Dataset entries
---------------
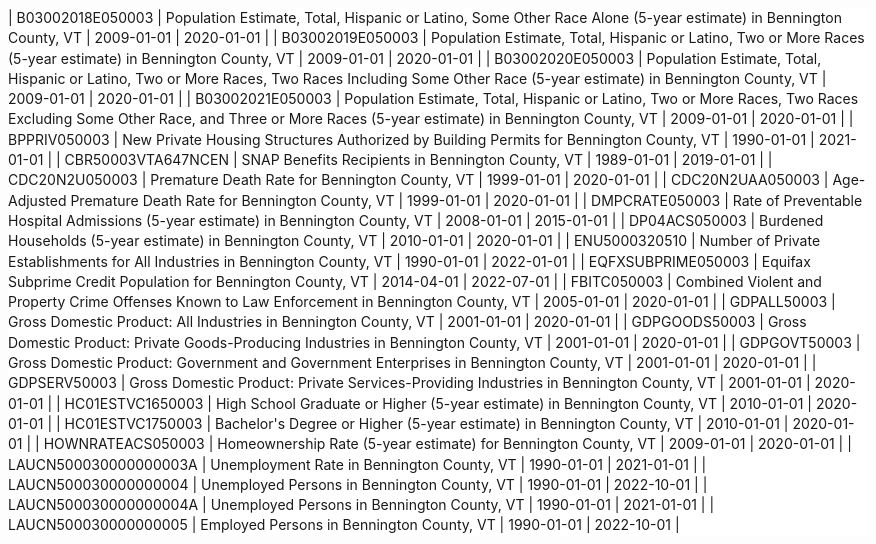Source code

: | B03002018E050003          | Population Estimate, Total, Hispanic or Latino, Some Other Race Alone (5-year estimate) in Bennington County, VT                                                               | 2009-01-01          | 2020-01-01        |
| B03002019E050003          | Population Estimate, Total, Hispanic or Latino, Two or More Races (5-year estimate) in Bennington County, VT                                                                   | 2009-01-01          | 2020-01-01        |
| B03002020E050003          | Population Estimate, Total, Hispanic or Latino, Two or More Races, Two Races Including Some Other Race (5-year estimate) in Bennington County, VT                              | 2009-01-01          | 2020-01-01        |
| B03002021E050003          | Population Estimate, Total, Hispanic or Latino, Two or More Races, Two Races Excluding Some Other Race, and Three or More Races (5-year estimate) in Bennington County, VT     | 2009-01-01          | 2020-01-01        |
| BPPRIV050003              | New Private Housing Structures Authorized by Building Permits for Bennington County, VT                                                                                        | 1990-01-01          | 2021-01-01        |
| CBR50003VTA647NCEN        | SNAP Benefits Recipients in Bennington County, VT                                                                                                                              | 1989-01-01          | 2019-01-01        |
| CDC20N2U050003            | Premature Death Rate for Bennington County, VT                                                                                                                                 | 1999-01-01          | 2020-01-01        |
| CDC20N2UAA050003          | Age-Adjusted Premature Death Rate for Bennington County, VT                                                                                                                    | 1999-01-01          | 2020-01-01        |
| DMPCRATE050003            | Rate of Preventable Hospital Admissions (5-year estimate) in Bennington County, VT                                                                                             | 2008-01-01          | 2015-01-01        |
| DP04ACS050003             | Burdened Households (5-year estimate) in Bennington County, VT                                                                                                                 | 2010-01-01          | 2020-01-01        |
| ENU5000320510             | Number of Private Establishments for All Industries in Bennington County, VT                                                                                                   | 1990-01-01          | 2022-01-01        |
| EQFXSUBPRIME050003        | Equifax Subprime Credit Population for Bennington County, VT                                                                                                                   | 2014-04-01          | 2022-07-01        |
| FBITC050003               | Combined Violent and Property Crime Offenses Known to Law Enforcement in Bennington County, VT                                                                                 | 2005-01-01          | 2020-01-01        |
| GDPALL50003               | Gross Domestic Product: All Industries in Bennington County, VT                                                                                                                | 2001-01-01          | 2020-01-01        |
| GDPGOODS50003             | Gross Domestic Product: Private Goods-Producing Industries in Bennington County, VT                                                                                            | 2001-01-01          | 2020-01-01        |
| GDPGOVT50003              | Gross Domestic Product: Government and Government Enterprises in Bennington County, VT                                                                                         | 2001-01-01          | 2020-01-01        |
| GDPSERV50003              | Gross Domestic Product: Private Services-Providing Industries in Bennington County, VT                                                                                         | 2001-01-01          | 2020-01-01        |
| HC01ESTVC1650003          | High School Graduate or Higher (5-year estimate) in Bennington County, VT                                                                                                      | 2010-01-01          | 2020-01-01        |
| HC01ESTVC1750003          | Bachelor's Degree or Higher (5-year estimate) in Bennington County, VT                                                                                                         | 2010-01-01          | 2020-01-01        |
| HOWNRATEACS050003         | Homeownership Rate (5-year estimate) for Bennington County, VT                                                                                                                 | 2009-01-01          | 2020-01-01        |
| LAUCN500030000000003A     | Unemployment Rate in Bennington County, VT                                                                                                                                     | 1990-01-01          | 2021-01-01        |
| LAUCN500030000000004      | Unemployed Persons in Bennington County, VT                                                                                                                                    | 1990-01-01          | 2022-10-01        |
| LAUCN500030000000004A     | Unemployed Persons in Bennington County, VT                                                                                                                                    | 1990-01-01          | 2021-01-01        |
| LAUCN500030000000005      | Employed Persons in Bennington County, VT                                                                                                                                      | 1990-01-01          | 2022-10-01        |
---------------
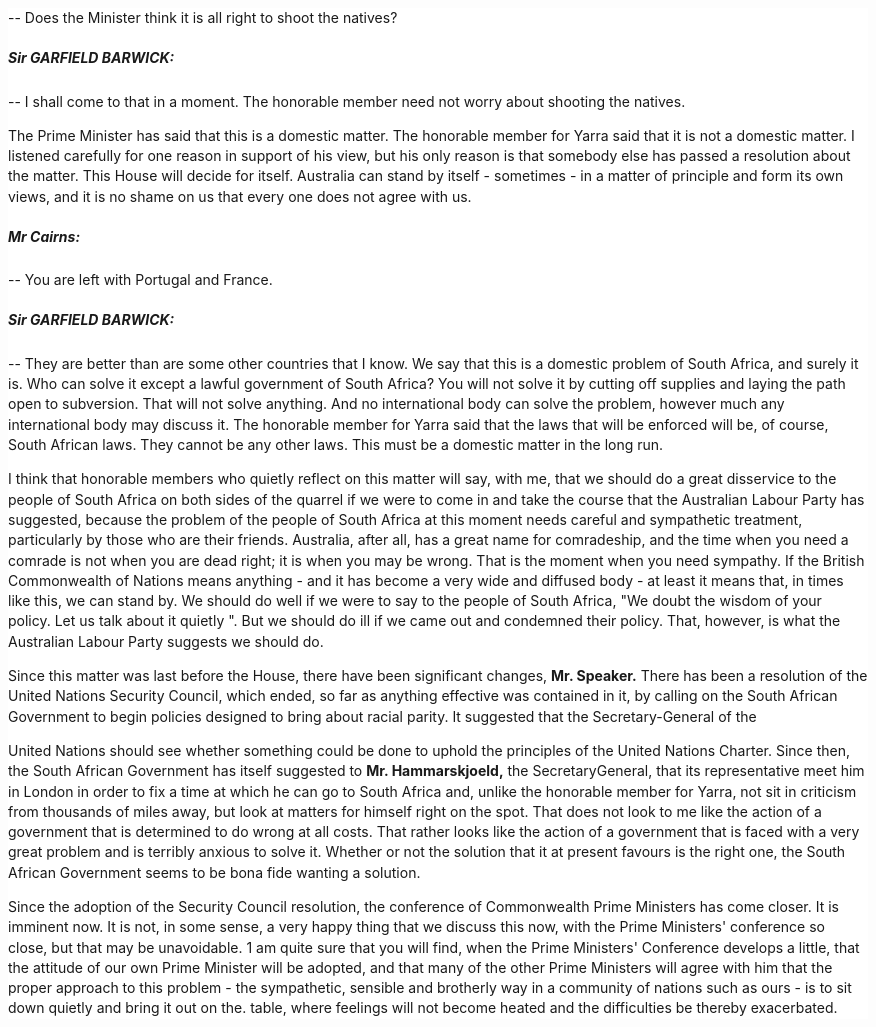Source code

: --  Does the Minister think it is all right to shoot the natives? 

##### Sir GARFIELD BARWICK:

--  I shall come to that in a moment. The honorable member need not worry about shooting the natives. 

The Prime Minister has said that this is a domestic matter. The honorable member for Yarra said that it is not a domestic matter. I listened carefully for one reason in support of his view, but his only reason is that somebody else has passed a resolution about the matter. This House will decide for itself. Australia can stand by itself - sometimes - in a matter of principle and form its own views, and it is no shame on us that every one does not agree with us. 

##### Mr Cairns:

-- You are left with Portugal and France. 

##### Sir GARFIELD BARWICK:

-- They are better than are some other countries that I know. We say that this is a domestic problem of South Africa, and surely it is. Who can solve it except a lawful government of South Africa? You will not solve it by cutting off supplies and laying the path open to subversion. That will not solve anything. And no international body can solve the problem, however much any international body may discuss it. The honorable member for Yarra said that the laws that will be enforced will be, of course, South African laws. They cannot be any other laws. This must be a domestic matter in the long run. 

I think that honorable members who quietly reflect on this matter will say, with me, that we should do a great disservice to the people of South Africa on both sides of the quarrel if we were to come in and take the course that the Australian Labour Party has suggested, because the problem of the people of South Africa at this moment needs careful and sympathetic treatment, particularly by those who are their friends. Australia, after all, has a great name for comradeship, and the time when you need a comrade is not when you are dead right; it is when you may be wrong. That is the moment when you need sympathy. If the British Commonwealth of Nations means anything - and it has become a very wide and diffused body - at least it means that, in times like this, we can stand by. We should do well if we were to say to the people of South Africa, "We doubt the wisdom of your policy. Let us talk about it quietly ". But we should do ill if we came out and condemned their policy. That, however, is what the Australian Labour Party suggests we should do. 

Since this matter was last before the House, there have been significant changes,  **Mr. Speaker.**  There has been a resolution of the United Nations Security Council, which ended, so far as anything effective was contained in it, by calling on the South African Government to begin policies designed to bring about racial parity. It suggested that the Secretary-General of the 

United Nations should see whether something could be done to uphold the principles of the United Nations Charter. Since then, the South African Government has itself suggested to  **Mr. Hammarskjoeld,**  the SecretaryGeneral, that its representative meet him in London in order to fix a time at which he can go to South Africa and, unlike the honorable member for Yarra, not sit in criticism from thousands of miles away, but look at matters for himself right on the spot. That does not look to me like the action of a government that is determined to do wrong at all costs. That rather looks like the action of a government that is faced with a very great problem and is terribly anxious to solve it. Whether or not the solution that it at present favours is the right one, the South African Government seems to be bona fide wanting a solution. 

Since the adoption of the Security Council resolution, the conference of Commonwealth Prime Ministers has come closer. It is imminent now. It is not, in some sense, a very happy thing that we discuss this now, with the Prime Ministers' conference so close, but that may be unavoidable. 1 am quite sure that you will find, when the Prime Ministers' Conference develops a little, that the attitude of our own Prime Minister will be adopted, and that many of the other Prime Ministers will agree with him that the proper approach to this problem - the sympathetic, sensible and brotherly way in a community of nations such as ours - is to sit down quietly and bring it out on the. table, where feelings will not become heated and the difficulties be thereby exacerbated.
---------------
__WHAT YOU WILL DO__. Working from the records above, write out verbatim only the lines from the line containing "-- You are left with Portugal and France." through the line containing "Since this matter".

__OUTPUT OF THE EXERCISE__.
-- You are left with Portugal and France. 

##### Sir GARFIELD BARWICK:

-- They are better than are some other countries that I know. We say that this is a domestic problem of South Africa, and surely it is. Who can solve it except a lawful government of South Africa? You will not solve it by cutting off supplies and laying the path open to subversion. That will not solve anything. And no international body can solve the problem, however much any international body may discuss it. The honorable member for Yarra said that the laws that will be enforced will be, of course, South African laws. They cannot be any other laws. This must be a domestic matter in the long run. 

I think that honorable members who quietly reflect on this matter will say, with me, that we should do a great disservice to the people of South Africa on both sides of the quarrel if we were to come in and take the course that the Australian Labour Party has suggested, because the problem of the people of South Africa at this moment needs careful and sympathetic treatment, particularly by those who are their friends. Australia, after all, has a great name for comradeship, and the time when you need a comrade is not when you are dead right; it is when you may be wrong. That is the moment when you need sympathy. If the British Commonwealth of Nations means anything - and it has become a very wide and diffused body - at least it means that, in times like this, we can stand by. We should do well if we were to say to the people of South Africa, "We doubt the wisdom of your policy. Let us talk about it quietly ". But we should do ill if we came out and condemned their policy. That, however, is what the Australian Labour Party suggests we should do. 

Since this matter was last before the House, there have been significant changes,  **Mr. Speaker.**  There has been a resolution of the United Nations Security Council, which ended, so far as anything effective was contained in it, by calling on the South African Government to begin policies designed to bring about racial parity. It suggested that the Secretary-General of the 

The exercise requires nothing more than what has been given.